Disclosures: The authors have no conflicts of interest to disclose

Figures

Figure 1
Figure 1. Forest Plot of Omega-3 Fatty Acids for Depression
There was no significant effect of omega-3 fatty acids for major depression compared to placebo. There was significant evidence of heterogeneity between trials. Significant publication bias was also evident using the rank correlation test (τb=0.47, z=2.3, p=0.02).
Figure 2
Figure 2. Funnel Plot Examining Publication Bias in Omega-3 Fatty Acid Trials to Treat Major Depression
This funnel plot depicts the effect size of trials versus their inverse standard error. Published trials are depicted as circles and are shaded from darkest to lightest based on their publication year. White squares represent potentially missing trials that were imputed based on the trim-and-fill method. The red line represents the point estimate for omega-3 treatment effects based on published trials (SMD=0.11, 95% CI: -0.04, 0.26), p=0.14).

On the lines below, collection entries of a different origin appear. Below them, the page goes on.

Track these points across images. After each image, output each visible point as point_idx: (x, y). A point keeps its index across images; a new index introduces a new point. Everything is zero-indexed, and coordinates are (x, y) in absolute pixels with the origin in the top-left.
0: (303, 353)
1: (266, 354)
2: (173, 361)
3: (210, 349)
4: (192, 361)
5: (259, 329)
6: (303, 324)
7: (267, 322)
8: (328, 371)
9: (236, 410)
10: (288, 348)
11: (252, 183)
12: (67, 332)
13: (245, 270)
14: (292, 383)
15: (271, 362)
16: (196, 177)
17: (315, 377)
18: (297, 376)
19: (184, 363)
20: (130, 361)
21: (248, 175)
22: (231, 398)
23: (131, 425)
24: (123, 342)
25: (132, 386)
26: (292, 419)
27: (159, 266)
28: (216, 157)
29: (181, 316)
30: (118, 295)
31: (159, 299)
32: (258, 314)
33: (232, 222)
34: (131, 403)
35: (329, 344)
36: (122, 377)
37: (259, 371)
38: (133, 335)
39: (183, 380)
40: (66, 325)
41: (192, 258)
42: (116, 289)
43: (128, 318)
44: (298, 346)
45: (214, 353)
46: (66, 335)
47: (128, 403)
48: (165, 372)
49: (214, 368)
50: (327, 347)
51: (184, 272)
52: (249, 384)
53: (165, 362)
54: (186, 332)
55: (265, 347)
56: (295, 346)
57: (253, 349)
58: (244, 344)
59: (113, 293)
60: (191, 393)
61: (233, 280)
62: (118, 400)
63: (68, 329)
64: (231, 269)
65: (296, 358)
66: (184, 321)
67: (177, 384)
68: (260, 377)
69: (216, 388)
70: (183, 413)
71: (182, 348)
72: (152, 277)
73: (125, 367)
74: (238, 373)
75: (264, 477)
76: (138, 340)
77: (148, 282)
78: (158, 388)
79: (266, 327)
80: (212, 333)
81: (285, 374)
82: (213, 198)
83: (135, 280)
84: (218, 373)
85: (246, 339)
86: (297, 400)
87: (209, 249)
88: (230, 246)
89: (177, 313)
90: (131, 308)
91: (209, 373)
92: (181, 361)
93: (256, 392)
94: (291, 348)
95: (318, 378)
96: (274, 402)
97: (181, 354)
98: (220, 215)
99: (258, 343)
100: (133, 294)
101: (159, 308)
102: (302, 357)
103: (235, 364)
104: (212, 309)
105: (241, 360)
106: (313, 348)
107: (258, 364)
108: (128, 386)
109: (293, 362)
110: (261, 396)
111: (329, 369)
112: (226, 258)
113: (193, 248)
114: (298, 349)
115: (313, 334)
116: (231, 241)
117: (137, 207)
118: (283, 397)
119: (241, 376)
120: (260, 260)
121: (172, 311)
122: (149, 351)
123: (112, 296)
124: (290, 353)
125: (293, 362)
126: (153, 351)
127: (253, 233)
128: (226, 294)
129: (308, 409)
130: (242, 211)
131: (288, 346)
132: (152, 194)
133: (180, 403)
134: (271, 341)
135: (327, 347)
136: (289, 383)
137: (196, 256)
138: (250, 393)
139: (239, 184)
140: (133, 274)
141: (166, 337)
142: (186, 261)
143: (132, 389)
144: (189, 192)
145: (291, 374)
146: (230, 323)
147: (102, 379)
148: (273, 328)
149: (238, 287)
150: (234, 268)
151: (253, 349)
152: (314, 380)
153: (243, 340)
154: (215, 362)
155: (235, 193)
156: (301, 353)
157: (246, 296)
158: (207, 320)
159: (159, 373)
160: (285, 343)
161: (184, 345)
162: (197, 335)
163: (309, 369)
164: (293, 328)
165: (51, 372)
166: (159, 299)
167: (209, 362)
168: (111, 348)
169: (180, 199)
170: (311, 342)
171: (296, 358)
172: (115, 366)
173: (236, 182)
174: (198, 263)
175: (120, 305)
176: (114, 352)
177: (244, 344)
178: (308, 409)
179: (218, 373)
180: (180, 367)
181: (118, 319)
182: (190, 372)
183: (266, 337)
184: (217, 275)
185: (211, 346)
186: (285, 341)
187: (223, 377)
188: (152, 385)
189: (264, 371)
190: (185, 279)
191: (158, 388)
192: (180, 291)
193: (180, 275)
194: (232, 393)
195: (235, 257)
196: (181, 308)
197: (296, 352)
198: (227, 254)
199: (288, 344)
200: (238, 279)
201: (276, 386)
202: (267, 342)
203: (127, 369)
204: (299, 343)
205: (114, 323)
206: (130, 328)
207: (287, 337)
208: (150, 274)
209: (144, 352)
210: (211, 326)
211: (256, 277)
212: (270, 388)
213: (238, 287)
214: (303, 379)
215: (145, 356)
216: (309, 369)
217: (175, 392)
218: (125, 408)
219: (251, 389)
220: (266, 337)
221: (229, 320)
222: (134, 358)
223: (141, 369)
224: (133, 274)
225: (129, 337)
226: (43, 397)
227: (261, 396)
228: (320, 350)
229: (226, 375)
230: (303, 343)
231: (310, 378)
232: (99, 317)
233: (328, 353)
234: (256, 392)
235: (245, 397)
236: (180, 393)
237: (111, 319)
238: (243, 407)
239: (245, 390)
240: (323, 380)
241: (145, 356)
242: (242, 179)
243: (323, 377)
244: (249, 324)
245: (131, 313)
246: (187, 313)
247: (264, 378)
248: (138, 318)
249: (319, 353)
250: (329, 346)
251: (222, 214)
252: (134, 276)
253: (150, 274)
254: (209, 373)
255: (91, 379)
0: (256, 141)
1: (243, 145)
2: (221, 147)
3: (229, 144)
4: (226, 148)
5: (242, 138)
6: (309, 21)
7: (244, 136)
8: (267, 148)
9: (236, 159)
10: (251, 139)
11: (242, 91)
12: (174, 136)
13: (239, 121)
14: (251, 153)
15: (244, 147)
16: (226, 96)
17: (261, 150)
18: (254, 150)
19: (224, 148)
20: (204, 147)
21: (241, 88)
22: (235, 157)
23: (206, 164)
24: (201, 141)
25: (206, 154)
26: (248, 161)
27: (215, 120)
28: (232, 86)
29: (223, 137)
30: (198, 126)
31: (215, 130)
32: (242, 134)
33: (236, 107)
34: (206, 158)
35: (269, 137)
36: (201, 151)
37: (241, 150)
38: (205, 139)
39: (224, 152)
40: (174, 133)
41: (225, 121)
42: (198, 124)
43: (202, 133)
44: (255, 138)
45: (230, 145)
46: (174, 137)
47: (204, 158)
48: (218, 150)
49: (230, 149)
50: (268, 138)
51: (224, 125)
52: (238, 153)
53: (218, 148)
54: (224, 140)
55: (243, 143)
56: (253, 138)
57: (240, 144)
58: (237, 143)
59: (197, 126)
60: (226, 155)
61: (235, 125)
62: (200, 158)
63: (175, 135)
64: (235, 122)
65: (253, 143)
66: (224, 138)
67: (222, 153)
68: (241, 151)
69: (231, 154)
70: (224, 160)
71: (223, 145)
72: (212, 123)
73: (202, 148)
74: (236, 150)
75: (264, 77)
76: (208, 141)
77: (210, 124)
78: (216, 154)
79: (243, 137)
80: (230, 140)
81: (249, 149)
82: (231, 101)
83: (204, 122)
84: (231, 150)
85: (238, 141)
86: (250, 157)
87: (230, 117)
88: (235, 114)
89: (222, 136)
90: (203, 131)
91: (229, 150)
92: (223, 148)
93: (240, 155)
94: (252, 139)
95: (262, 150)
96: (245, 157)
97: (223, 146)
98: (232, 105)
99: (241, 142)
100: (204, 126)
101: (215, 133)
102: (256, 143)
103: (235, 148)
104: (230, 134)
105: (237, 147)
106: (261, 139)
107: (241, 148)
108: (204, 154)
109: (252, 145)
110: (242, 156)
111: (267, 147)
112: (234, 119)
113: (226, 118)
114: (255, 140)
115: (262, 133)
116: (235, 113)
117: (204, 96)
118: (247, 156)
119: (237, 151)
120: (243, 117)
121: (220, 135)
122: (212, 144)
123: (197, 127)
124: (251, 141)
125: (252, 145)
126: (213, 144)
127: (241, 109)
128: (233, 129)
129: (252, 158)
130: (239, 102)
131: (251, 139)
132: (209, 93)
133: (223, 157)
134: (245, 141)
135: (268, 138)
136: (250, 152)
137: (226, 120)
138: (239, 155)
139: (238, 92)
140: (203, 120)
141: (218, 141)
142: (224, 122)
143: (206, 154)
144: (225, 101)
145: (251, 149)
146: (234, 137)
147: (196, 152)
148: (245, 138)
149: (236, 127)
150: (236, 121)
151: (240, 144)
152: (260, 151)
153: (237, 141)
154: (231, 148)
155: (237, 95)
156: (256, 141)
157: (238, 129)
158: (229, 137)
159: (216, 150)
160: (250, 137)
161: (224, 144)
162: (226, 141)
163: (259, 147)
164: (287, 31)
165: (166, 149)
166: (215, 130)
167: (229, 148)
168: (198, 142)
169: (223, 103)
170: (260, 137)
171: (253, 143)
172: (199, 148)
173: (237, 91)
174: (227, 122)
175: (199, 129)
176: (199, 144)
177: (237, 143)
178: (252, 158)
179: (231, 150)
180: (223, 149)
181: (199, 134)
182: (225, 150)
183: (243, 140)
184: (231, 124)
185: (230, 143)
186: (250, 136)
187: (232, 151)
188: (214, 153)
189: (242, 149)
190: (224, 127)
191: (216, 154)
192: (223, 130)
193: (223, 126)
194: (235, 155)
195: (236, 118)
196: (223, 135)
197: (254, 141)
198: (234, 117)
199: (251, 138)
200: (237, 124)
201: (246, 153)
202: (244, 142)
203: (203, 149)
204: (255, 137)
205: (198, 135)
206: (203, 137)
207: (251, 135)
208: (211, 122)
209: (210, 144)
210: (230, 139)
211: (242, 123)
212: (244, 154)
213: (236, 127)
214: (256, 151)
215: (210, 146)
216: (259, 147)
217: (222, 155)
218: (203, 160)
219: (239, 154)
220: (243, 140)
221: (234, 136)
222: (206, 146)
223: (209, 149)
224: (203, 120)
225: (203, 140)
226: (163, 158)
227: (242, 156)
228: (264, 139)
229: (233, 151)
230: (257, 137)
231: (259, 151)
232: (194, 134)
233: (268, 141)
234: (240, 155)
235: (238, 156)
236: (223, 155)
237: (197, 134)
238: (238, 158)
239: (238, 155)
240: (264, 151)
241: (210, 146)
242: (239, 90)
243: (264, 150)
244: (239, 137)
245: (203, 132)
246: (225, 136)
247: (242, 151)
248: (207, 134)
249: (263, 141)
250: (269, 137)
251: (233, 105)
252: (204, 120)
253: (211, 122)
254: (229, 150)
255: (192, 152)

The red curves bracket the 95% CI for the expect results of trials given this estimated underlying effect size. The black vertical line represents the new point estimate for the effect size of omega-3 fatty acids when publication bias is adjusted for using the trim-and-fill method. (SMD=0.01, 95% CI: -0.13, 0.15). Abbreviations: SMD=standardized mean difference, CI=confidence interval.
Figure 3
Figure 3. Forest Plot of Omega-3 Fatty Acids for Depression Stratified by Baseline Depression Severity
Trials in which participants were at least moderately depressed on average before starting treatment reported a greater efficacy of omega-3 fatty acids when compared to trials in which participants were only mildly depressed (test for subgroup differences: χ2 = 11.7, df = 1 (P < 0.0006), I2 = 91%). For stratification of trials by baseline depression severity we used traditional cutoffs for the HAM-D-17 (mild: <18, moderate: 18-28, severe: >28) . Trials that measured initial depression severity on scales other than the HAM-D-17 were converted to this scale based on previously defined algorithms . Abbreviation: CI= confidence interval.
Figure 4
Figure 4. Meta-Regression of Effect Size of Omega-3 Fatty Acids versus Trial Duration
Trials of shorter duration tended to show a greater efficacy of omega-3 fatty acid. The size of the circle representing each trial is proportional to its weighting on the overall analysis (β=-0.11 ± 0.04, 95%CI: (-0.20, -0.01), p=0.028, R=0.37). Trials were weighted using the generic inverse variance method.
Figure 5
Figure 5. Forest Plot of Omega-3 Fatty Acids for Depression Stratified by Methodological Quality of Trials
Omega-3 fatty acids tended to show greater efficacy in trials judged of lower quality (JADAD=3 or 4) than in trials judged of higher quality (JADAD=5 Test for subgroup differences: Chi2 = 7.2, df = 1 (P = 0.007), I2 = 86%). Clinical trials were stratified based on a median split of scores on the JADAD Scale The JADAD scale rates trials on presence and appropriateness of randomization and blinding as well as whether the number and reasons for dropouts was described in each trial.
Figure 6
Figure 6. Forest Plot of Omega-3 Fatty Acids for Depression Stratified by Method of Accounting for Dropouts
Omega-3 fatty acids tended to shower greater efficacy in trials that utilized completers analysis compared to trials that employed a modified intention-to-treat or an intention-to-treat analysis (Test for subgroup differences: Chi2 = 9.5, df = 1 (P = 0.009), I = 79%).